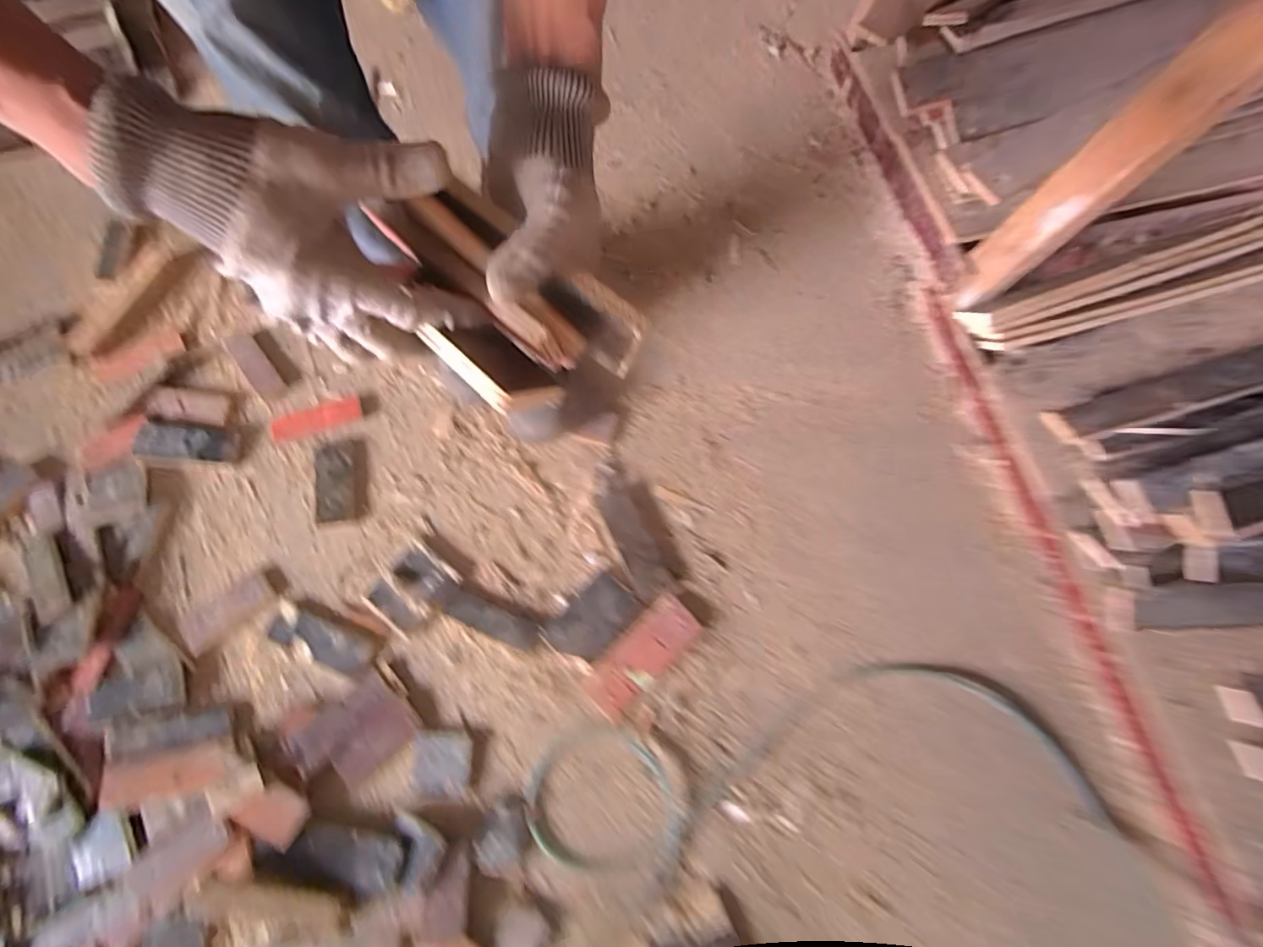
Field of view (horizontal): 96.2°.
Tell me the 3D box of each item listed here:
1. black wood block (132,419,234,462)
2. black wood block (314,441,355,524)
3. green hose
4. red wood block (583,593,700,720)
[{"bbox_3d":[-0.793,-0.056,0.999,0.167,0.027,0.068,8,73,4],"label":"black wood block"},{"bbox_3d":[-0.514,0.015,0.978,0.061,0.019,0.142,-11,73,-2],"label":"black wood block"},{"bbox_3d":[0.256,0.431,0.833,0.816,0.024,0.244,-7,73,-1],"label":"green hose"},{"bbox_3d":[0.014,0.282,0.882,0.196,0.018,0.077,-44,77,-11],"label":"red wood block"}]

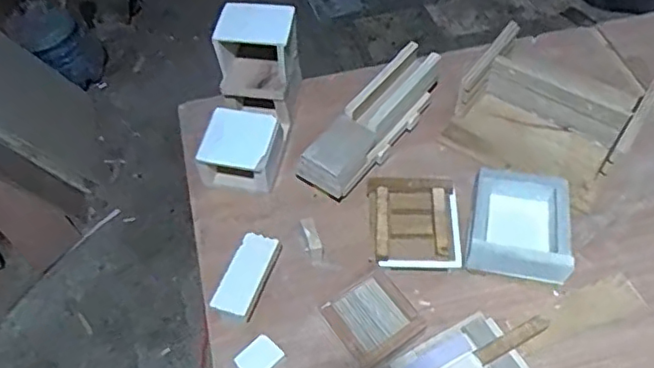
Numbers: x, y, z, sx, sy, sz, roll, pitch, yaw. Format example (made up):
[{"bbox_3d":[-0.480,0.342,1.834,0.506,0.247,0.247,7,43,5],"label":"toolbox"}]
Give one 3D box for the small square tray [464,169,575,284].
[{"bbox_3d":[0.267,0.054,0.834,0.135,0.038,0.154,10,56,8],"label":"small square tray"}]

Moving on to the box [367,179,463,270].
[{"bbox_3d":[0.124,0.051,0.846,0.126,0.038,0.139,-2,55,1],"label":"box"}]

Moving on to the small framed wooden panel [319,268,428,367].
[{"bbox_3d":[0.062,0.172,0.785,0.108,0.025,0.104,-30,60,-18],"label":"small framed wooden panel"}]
- - - - -
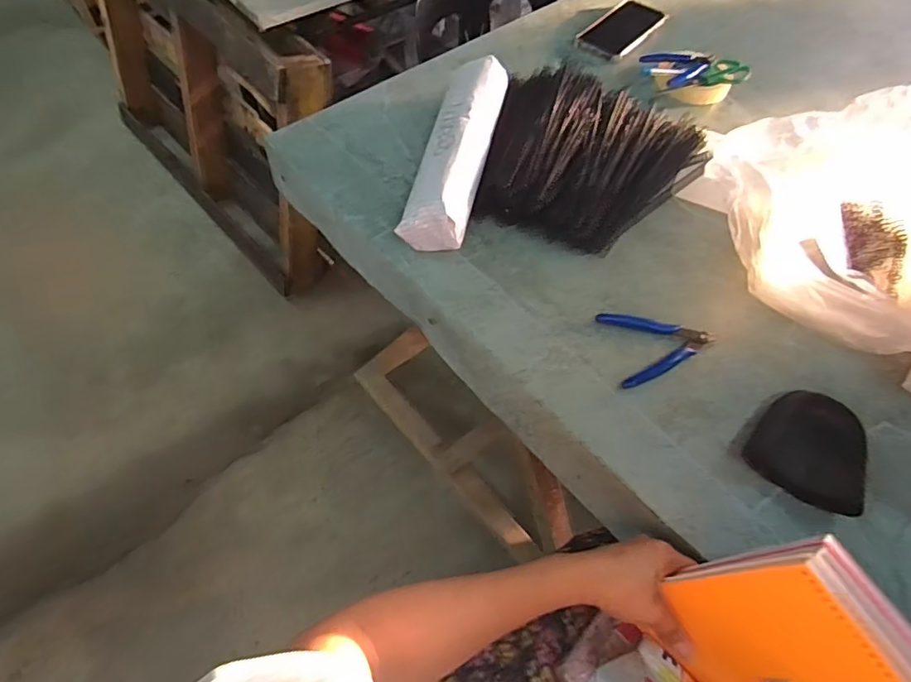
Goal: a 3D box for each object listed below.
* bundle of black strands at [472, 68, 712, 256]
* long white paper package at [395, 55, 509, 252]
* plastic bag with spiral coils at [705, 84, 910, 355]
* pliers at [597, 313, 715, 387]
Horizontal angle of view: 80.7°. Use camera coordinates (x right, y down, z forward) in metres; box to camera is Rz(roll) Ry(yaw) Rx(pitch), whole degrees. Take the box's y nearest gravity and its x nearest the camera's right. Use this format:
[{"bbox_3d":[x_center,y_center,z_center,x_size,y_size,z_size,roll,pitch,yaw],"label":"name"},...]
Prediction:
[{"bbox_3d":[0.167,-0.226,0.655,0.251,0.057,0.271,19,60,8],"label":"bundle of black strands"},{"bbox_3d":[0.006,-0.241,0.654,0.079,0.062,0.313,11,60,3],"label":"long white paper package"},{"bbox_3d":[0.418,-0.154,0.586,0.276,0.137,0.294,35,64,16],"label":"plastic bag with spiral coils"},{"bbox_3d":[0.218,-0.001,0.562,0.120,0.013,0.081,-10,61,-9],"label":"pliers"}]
- - - - -
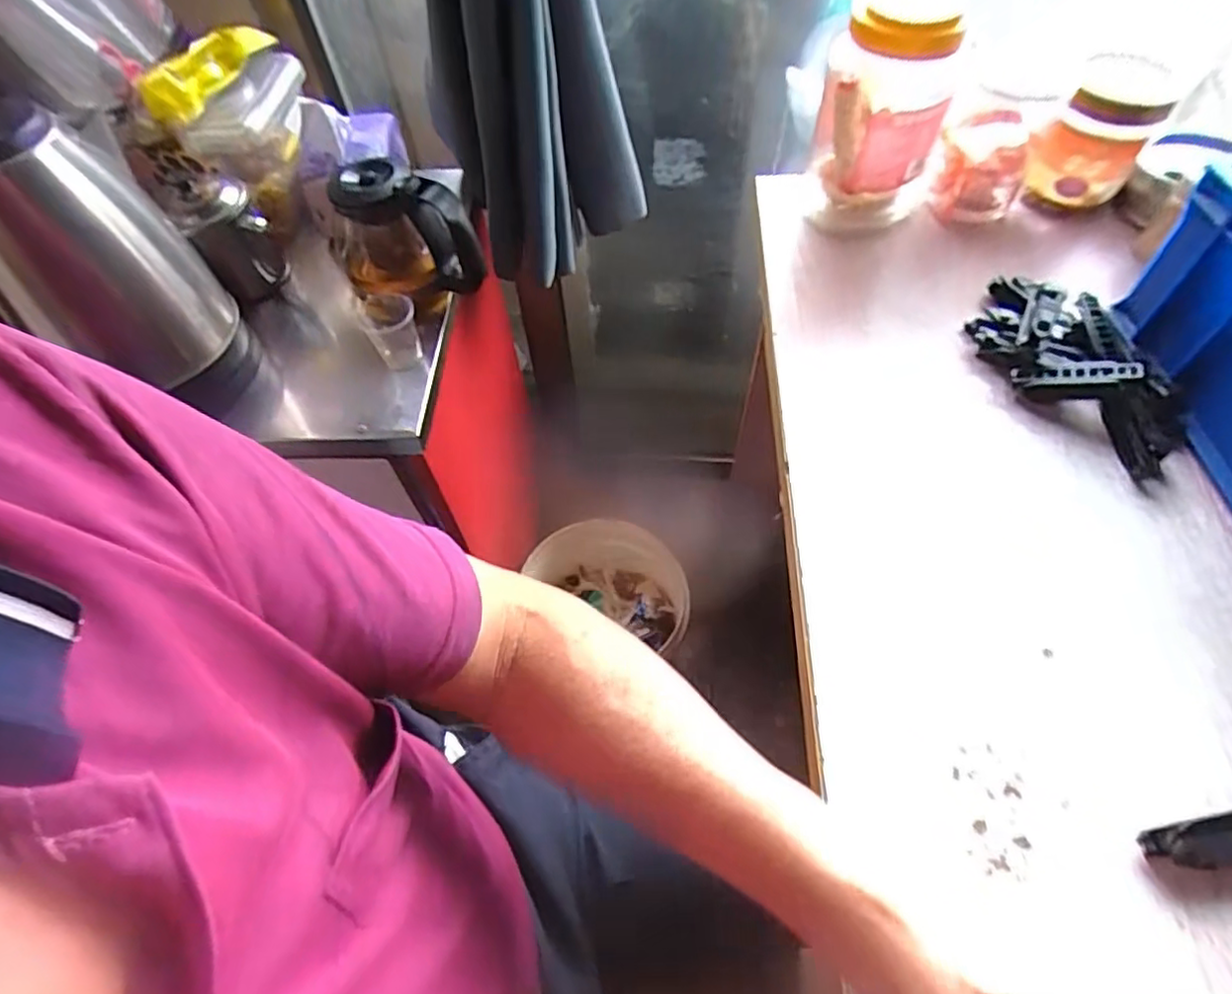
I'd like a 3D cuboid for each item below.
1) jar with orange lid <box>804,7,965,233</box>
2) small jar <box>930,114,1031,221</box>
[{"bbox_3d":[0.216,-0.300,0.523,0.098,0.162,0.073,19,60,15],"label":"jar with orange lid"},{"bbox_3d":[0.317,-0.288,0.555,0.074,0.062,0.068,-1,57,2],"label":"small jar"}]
- - - - -
PROBLEM TO WORK ON: Identify the lines above that contain the word "listed", then copy them.

TASK SOLUTION:
Tell me the 3D box of each item listed here:
Goal: a 3D box for each object listed below.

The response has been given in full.